• [PROBLEM DESCRIPTION]: Please write out, exactly as given, every line of the entries below up to and including the line with "armchair: none [1124,502,1365,730]".

Scene change detection data
..............................
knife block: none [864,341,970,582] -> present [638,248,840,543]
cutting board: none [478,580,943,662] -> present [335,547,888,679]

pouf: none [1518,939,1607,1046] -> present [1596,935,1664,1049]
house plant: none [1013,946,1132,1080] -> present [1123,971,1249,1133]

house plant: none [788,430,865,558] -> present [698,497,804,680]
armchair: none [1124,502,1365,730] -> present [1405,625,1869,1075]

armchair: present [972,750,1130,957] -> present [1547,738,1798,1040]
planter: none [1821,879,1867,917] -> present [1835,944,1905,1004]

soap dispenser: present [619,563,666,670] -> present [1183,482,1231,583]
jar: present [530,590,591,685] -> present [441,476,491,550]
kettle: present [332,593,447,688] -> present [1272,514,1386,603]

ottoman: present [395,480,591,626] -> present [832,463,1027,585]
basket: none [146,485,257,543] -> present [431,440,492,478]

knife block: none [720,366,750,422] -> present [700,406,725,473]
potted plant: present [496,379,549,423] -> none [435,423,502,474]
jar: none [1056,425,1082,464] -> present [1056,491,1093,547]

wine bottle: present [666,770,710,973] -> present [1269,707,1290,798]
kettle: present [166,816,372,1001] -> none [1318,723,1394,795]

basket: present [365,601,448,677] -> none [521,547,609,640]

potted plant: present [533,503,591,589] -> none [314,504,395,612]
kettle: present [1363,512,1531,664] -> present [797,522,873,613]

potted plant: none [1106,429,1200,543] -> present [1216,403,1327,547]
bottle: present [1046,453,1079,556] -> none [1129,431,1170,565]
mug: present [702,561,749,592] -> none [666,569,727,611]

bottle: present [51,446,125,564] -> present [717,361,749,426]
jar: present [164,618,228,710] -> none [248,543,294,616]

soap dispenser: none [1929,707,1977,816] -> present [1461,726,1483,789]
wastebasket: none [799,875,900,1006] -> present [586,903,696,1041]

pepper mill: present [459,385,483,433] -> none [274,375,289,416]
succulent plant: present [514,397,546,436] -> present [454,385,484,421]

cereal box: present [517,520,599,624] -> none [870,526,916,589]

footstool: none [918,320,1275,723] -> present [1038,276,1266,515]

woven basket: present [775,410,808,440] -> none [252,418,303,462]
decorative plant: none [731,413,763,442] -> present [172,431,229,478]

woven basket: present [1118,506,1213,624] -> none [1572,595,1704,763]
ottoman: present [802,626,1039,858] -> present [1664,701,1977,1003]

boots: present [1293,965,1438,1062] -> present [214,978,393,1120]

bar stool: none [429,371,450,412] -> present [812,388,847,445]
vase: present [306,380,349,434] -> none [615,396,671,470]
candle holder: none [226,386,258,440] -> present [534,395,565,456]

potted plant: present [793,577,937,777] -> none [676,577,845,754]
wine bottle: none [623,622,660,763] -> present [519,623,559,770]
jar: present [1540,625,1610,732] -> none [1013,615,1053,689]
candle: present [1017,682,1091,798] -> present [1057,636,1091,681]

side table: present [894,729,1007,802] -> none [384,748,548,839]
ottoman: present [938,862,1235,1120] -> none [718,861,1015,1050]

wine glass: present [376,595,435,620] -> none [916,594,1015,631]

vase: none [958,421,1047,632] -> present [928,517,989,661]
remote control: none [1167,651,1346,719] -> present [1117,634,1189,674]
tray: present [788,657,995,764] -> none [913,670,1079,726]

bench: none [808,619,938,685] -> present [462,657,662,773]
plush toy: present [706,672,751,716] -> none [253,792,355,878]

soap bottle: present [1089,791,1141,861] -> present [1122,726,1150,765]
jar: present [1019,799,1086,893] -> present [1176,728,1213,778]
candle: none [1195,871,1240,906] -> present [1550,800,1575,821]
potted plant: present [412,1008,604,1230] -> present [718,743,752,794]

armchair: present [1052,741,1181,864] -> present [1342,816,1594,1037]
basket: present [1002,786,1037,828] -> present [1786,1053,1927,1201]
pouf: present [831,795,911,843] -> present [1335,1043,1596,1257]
..............................
• [EXERCISE RESULT]:
knife block: none [864,341,970,582] -> present [638,248,840,543]
cutting board: none [478,580,943,662] -> present [335,547,888,679]

pouf: none [1518,939,1607,1046] -> present [1596,935,1664,1049]
house plant: none [1013,946,1132,1080] -> present [1123,971,1249,1133]

house plant: none [788,430,865,558] -> present [698,497,804,680]
armchair: none [1124,502,1365,730] -> present [1405,625,1869,1075]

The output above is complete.